On Wednesday, USGS wildlife biologists issued a Wildlife Health Alert to federal and state wildlife conservation agencies, parks, refuges and other wildlife agencies east of the Mississippi River to be on the lookout for dead crows and other birds which may indicate that this mosquito-borne virus has appeared.
USGS biologists, teaming with scientists and managers from the U.S. Centers for Disease Control and Prevention (CDC) and health and environmental departments in the New York City, New York State, Connecticut and New Jersey, are working to determine the extent of the problem in the Northeast.
Beginning next week, USGS field teams will be in New York and other areas capturing live birds, taking blood samples and releasing them. The samples will be sent to the National Wildlife Health Center for testing in an effort to detect West Nile-like virus and to the CDC laboratory in Fort Collins, Colo., to test for antibodies. USGS biologists at the USGS National Wildlife Health Center (NWHC) in Madison, Wis., in collaboration with CDC will be analyzing samples from dead crows to determine if the virus is present. Crows appear to be very sensitive to infection with this virus and thus may be a good indicator of its presence.

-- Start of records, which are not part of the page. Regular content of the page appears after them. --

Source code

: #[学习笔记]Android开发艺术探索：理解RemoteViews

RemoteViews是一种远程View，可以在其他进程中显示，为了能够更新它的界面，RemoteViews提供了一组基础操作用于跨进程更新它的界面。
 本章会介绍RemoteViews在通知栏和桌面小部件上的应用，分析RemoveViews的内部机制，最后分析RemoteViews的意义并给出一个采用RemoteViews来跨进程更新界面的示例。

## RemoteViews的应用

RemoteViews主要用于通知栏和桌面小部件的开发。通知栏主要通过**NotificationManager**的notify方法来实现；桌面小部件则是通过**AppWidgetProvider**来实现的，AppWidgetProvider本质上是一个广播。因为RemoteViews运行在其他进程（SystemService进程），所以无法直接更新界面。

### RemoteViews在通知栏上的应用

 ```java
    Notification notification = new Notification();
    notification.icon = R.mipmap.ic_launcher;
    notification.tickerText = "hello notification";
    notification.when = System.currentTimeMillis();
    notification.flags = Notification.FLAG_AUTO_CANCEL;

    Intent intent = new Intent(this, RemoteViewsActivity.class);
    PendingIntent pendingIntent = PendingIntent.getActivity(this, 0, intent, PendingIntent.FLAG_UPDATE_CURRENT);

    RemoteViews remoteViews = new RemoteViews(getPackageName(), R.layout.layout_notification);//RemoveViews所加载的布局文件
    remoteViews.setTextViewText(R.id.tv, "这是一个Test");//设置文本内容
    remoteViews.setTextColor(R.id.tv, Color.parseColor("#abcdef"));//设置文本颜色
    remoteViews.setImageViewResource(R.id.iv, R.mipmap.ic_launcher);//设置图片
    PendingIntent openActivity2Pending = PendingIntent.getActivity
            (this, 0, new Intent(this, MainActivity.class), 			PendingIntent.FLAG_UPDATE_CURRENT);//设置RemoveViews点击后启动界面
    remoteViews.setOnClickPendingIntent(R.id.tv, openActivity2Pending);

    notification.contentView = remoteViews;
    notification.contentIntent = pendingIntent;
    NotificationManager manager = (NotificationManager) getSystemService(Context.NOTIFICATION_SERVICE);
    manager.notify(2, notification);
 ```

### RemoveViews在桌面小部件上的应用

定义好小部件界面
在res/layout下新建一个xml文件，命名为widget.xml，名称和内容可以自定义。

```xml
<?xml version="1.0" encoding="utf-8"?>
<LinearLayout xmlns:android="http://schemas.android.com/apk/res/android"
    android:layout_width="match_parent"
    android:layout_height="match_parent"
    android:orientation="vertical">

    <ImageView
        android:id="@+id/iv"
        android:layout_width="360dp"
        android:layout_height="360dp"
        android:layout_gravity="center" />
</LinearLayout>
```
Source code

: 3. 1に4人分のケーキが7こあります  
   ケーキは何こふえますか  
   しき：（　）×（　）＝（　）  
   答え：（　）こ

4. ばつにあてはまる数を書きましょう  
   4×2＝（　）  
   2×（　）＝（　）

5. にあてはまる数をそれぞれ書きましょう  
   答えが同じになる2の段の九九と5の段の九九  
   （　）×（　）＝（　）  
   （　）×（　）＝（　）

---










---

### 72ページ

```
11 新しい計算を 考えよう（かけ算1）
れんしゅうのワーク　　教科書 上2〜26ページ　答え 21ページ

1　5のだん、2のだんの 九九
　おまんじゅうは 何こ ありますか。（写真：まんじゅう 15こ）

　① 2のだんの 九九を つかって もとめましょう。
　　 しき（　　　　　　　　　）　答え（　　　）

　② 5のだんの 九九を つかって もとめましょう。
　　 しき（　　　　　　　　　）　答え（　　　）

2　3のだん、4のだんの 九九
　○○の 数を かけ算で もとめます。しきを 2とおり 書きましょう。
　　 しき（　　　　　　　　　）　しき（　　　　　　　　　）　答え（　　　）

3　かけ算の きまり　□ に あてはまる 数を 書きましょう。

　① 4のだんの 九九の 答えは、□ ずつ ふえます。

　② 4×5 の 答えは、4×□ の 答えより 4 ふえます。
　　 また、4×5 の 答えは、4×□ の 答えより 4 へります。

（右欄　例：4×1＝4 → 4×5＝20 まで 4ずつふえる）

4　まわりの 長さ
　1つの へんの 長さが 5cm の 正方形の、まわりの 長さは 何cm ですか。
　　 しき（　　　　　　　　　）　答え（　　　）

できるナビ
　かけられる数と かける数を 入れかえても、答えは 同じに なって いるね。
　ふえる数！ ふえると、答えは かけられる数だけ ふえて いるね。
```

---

"We're trying to map the distribution of this disease in birds both spatially and temporally. And we want to try to determine if it is expanding," said Dr. Robert McLean, a USGS wildlife biologist and NWHC Director who is leading the study. "We're watching areas particularly south of New York for crows which have died from diseases and then try to determine if this virus was responsible. We would like also to determine what other bird species are involved and if species besides crows are at risk of dying from the disease."

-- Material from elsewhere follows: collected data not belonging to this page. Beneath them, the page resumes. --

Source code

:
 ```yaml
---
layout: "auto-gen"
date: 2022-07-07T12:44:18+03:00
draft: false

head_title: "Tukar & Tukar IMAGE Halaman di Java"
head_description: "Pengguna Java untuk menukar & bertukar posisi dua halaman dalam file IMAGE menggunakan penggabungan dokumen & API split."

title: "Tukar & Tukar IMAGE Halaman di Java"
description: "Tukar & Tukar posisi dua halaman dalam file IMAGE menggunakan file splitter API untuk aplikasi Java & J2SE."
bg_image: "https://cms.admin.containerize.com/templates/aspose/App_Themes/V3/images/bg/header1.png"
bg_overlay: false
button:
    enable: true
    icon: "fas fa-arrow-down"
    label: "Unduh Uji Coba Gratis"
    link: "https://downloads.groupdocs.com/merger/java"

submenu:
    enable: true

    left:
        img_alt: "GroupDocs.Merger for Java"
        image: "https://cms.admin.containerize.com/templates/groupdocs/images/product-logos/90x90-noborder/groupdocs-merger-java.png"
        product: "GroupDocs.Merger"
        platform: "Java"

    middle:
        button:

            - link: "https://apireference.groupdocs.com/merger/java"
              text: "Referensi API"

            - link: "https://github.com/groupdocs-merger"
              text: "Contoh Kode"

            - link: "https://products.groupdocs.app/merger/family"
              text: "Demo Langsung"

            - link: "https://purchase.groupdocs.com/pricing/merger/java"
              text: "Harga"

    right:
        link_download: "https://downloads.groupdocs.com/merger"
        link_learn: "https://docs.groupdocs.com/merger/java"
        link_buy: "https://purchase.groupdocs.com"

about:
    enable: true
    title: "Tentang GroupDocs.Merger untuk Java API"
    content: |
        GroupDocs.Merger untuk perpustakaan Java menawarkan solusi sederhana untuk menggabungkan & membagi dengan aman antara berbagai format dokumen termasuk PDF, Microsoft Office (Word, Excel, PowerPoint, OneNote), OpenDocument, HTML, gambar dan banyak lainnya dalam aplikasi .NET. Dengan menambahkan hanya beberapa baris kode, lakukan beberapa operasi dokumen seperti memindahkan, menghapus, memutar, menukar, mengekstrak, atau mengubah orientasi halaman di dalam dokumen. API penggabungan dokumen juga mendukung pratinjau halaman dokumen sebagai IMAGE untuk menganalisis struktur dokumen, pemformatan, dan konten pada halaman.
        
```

The CDC has made the link between the West Nile-like virus found in birds in New York City and the ongoing human encephalitis outbreak in the area. On Friday, CDC identified a West Nile-like virus in a tissue sample from a New York City resident who recently died from encephalitis. Last week, CDC identified West Nile-like virus from birds that died in New York City and were submitted for testing by the Bronx Zoo. In addition, CDC confirmed that birds and mosquitoes in Connecticut also have been infected with West Nile-like virus.
West Nile virus is an arbovirus closely related to St. Louis encephalitis virus, but generally causes a milder disease in humans, according to information from the CDC. Both viruses are transmitted through the bite of a mosquito that becomes infected with the virus by feeding on an infected bird. Like St. Louis encephalitis, West Nile virus is not transmitted from person to person or from birds to persons. West Nile virus never before has been recognized in the United States or any other area of the Western Hemisphere.